Hey it’s Stacy Rocklein, and this is My Vulnerability Project.

So I want to talk about risk-taking and how important it is to put yourself in situations where you are exposed, you are vulnerable, and you are taking a risk.

I’m going to use the example of making dinner.  This is my job in my house.  That is planning meals, shopping for meals, prepping meals, and cooking meals.  It’s actually quite a lot of time and energy.  Well, I put a lot of time and energy in it because I love doing it.  I love to cook and so I’m adventurous.  I try a lot of new recipes and I expose my family to a wide variety of things.

My family is very generous with their critiques which used to make me so pissed.  First of all, I don’t know why anybody who has just been cooked for would sit down and eat a meal and then think it is appropriate to criticize it.  But that’s life.  That’s how kids are.  And some adults.  And that’s how the world is.  Just like unsolicited advice, you get unsolicited reviews and critiques.  That’s fine.

I used to get so upset about it, because I would take it personally.  To take the project that I’d put my time and energy and love into, then to have it criticized felt like an attack on me.  It used to be really upsetting to me.

But I figured out along the way that you’ve got to walk this line.  On the one hand if it’s important to you, you absolutely have to put a hundred percent into it.  You have to take the risk.  You have to completely expose yourself.  Put it all out there.  All of your love.  All of your energy.  Do it one-hundred percent.  Don’t hold back.  That is a vulnerable thing to do, because you are going to have critics.  You’re not going to have handed out the feedback forms to get those critics either.  They’re just coming.

So you have to put your all into it, but on the other hand you also have to detach from that feedback.  You have to detach from what’s going to come back at you so that you can use it to move forward.  So that you can know when to ditch something, when to make an adjustment to something, when something was a home-run.

But you can’t take it as a reflection of who you are.  It doesn’t mean that I’m awesome or I’m not awesome.  It’s more like this is how it ended up and what do I want to do with this going forward.  And once I figured that out, then I didn’t have to get so angry all the time when I would get negative feedback.

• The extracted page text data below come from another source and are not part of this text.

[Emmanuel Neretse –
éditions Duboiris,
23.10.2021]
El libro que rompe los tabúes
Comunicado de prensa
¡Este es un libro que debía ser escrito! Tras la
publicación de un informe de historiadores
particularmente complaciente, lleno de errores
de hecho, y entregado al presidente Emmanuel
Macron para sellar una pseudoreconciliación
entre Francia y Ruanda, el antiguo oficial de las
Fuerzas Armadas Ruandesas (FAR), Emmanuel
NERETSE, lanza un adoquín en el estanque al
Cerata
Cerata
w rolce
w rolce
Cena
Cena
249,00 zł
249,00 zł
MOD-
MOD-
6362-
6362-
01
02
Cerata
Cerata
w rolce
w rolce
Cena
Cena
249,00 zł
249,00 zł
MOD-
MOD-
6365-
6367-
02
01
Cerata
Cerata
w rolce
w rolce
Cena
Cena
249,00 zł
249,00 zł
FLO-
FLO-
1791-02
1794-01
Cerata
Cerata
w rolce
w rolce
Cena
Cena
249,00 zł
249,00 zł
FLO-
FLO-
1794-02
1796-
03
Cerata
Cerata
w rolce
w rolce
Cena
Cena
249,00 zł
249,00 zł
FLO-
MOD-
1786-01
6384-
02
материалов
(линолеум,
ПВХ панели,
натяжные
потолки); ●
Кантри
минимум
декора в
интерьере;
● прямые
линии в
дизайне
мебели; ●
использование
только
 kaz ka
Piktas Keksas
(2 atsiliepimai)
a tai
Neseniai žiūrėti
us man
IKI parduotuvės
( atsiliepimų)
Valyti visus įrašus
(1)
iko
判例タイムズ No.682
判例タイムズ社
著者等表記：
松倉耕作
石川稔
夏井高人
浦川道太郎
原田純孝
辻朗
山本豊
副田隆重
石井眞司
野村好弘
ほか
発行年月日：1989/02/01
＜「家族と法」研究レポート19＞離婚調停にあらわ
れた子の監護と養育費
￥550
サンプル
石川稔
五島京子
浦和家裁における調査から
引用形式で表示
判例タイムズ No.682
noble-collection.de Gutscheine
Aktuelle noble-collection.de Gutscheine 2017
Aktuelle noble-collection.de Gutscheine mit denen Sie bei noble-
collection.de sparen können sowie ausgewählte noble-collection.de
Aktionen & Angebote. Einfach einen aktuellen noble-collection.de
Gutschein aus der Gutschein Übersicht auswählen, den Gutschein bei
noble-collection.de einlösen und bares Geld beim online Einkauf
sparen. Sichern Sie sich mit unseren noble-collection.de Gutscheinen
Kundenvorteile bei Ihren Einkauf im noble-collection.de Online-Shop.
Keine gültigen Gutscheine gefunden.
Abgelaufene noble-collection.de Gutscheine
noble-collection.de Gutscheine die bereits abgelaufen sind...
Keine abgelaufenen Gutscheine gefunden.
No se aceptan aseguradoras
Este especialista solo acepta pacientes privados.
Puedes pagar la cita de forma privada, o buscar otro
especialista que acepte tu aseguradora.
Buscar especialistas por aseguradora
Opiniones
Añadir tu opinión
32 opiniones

So it’s that balance, right?  You can’t phone it in so that you don’t get hurt.  You have to take the risk.  You have to make yourself vulnerable.  You have to put yourself out there.  But then also, be able to take that feedback and use it without allowing it to dampen your spirit or keep you from throwing everything into it next time.

So keep taking risks, peeps.  Seriously.  That’s the vulnerable tip for today.  That’s what we’ve got to do.